Your assignment
Return the lines below in which the string "pixels" occurs.
** Extracted information follows **
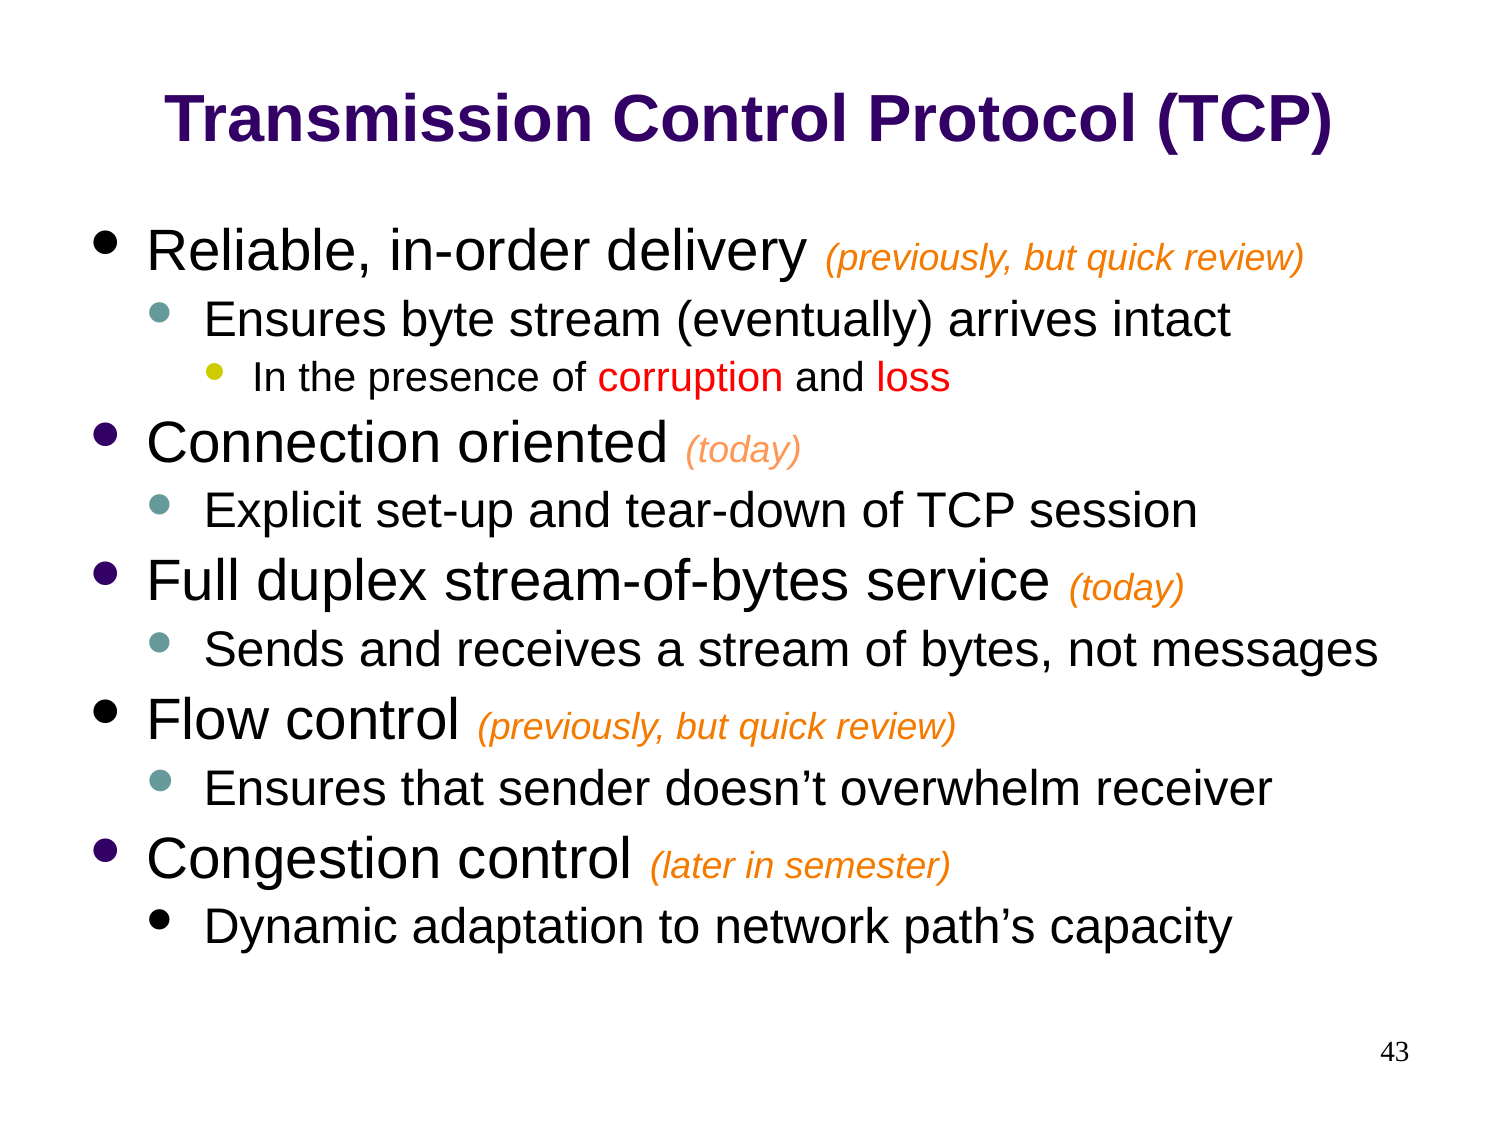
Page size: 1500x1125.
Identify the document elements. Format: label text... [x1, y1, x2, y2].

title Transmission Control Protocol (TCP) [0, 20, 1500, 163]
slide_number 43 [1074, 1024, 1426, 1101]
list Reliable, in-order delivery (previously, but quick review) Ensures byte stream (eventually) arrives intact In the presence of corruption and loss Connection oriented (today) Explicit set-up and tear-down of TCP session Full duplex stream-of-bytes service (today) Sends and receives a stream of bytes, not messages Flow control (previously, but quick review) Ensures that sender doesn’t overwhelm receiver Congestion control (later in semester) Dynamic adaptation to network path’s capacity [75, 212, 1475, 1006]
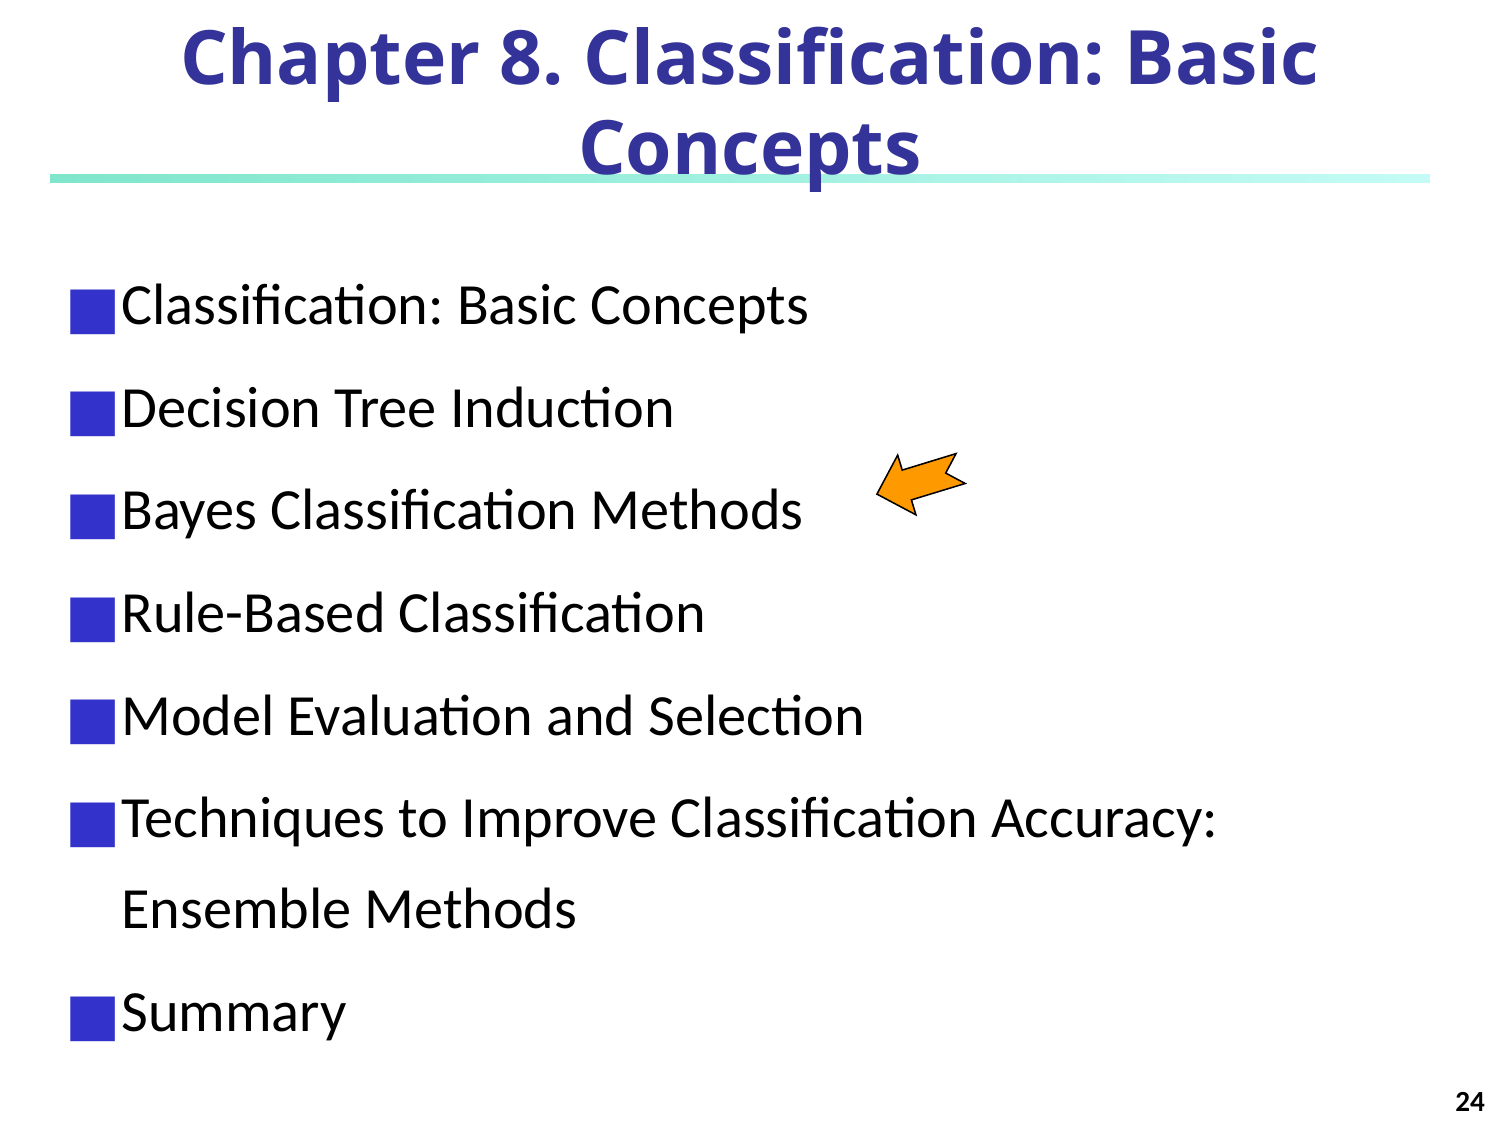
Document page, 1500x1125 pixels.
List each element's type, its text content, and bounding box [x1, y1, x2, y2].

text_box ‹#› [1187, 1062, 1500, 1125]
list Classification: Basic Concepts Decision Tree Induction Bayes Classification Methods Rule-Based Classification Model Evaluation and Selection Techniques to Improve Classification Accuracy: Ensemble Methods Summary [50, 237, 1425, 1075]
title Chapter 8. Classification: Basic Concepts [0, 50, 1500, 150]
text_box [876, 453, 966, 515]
** End of Extracted information **
** Extracted information follows **
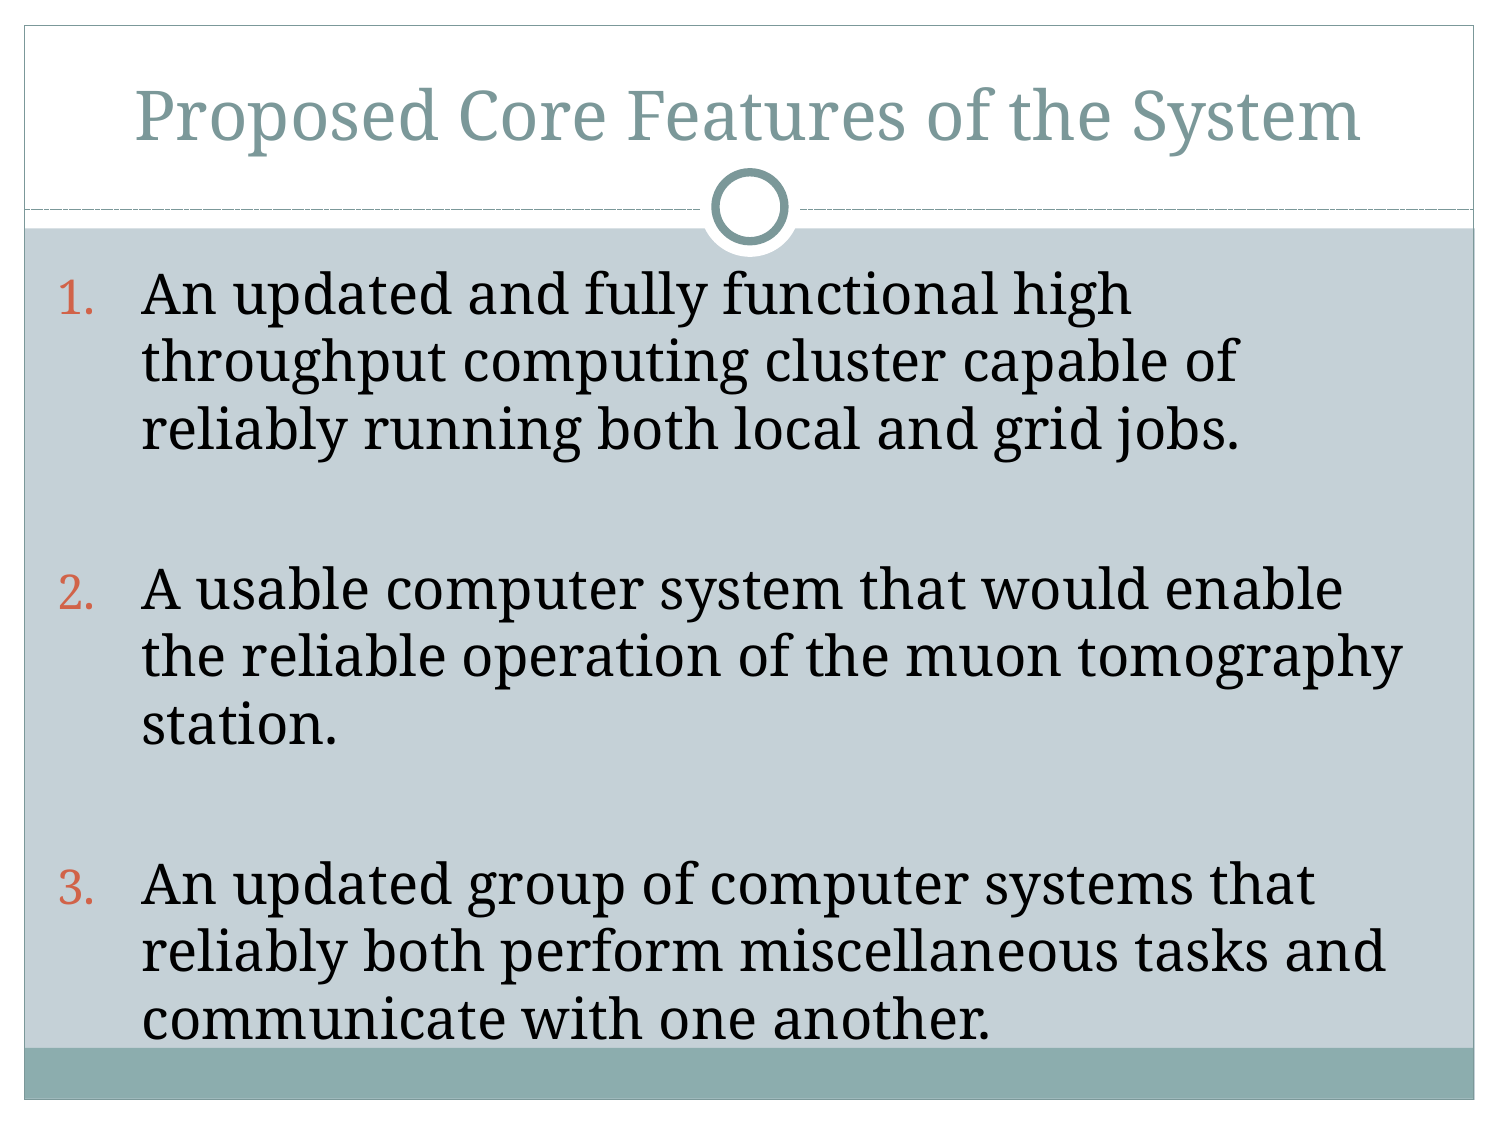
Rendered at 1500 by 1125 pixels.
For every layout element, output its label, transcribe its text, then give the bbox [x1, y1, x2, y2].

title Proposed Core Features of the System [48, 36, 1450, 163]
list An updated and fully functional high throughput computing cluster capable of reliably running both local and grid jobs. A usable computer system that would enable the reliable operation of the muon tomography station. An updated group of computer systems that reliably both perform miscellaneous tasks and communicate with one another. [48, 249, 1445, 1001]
** End of Extracted information **
Exercise output
Document page, 1500x1125 pixels.
Rendered at 1500 by 1125 pixels.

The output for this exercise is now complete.